[YOUR INSTRUCTIONS]: Set down the final stretch of the data, from the line that holds "منفعة عامة أو" through the last line, both included, with pictures left out.
--- START ---
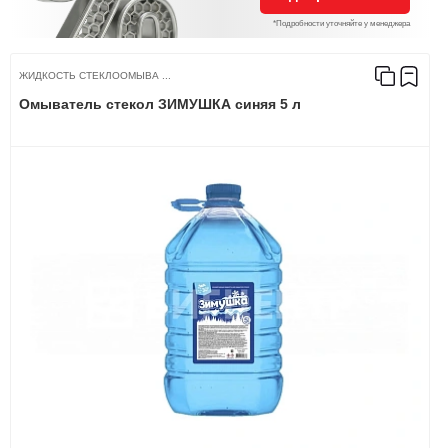
*Подробности уточняйте у менеджера
ЖИДКОСТЬ СТЕКЛООМЫВА ...
Омыватель стекол ЗИМУШКА синяя 5 л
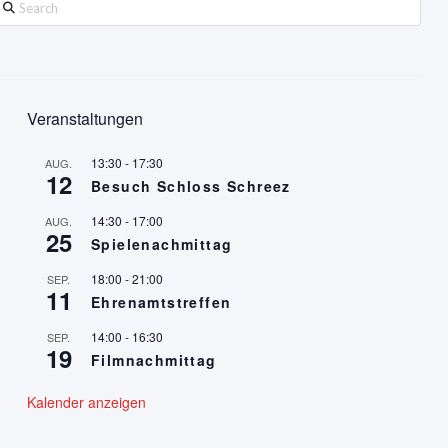
earch
Veranstaltungen
13:30
-
17:30
AUG.
12
Besuch Schloss Schreez
14:30
-
17:00
AUG.
25
Spielenachmittag
18:00
-
21:00
SEP.
11
Ehrenamtstreffen
14:00
-
16:30
SEP.
19
Filmnachmittag
Kalender anzeigen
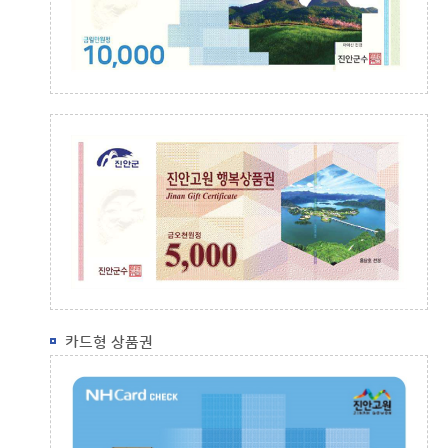
카드형 상품권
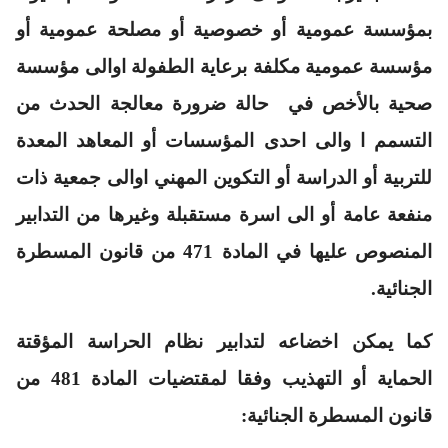
بمؤسسة عمومية أو خصوصية أو مصلحة عمومية أو
مؤسسة عمومية مكلفة برعاية الطفولة اوالى مؤسسة
صحية بالأخص في حالة ضرورة معالجة الحدث من
التسمم ا والى احدى المؤسسات أو المعاهد المعدة
للتربية أو الدراسة أو التكوين المهني اوالى جمعية ذات
منفعة عامة أو الى اسرة مستقبلة وغيرها من التدابير
المنصوص عليها في المادة 471 من قانون المسطرة
الجنائية.
كما يمكن اخضاعه لتدابير نظام الحراسة المؤقتة
الحماية أو التهذيب وفقا لمقتضيات المادة 481 من
قانون المسطرة الجنائية:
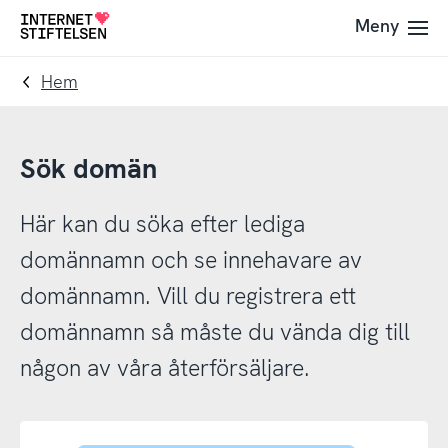
Till
Till
Meny
Till
navigering
innehåll
startsida
Hem
Sök domän
Här kan du söka efter lediga
domännamn och se innehavare av
domännamn. Vill du registrera ett
domännamn så måste du vända dig till
någon av våra återförsäljare.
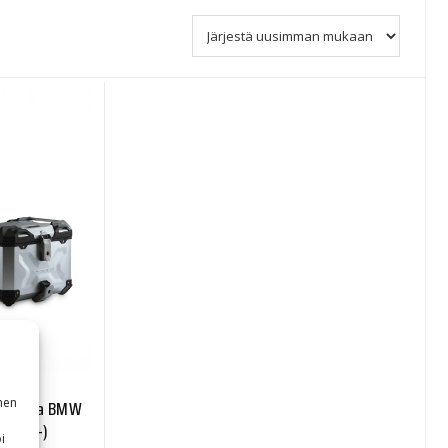
nen
kusarja BMW
S (18-)
i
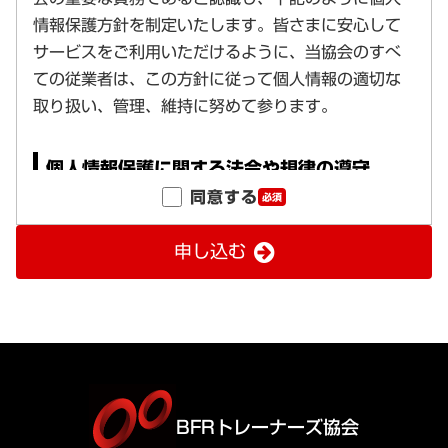
同意する
必須
申し込む
BFRトレーナーズ協会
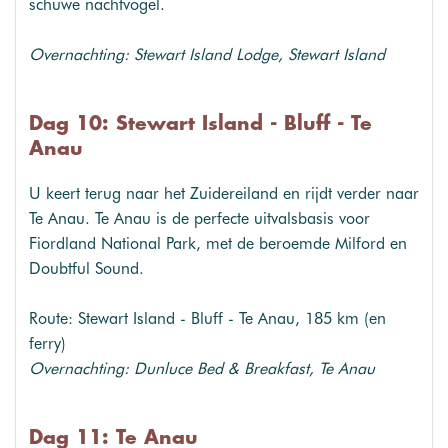
schuwe nachtvogel.
Overnachting: Stewart Island Lodge, Stewart Island
Dag 10: Stewart Island - Bluff - Te
Anau
U keert terug naar het Zuidereiland en rijdt verder naar
Te Anau. Te Anau is de perfecte uitvalsbasis voor
Fiordland National Park, met de beroemde Milford en
Doubtful Sound.
Route: Stewart Island - Bluff - Te Anau, 185 km (en
ferry)
Overnachting: Dunluce Bed & Breakfast, Te Anau
Dag 11: Te Anau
--- END ---
[EXERCISE SOLUTION]:
منفعة عامة أو الى اسرة مستقبلة وغيرها من التدابير
المنصوص عليها في المادة 471 من قانون المسطرة
الجنائية.
كما يمكن اخضاعه لتدابير نظام الحراسة المؤقتة
الحماية أو التهذيب وفقا لمقتضيات المادة 481 من
قانون المسطرة الجنائية:
Till
Till
Meny
Till
navigering
innehåll
startsida
Hem
Sök domän
Här kan du söka efter lediga
domännamn och se innehavare av
domännamn. Vill du registrera ett
domännamn så måste du vända dig till
någon av våra återförsäljare.
nen
kusarja BMW
S (18-)
i
同意する
必須
申し込む
BFRトレーナーズ協会
schuwe nachtvogel.
Overnachting: Stewart Island Lodge, Stewart Island
Dag 10: Stewart Island - Bluff - Te
Anau
U keert terug naar het Zuidereiland en rijdt verder naar
Te Anau. Te Anau is de perfecte uitvalsbasis voor
Fiordland National Park, met de beroemde Milford en
Doubtful Sound.
Route: Stewart Island - Bluff - Te Anau, 185 km (en
ferry)
Overnachting: Dunluce Bed & Breakfast, Te Anau
Dag 11: Te Anau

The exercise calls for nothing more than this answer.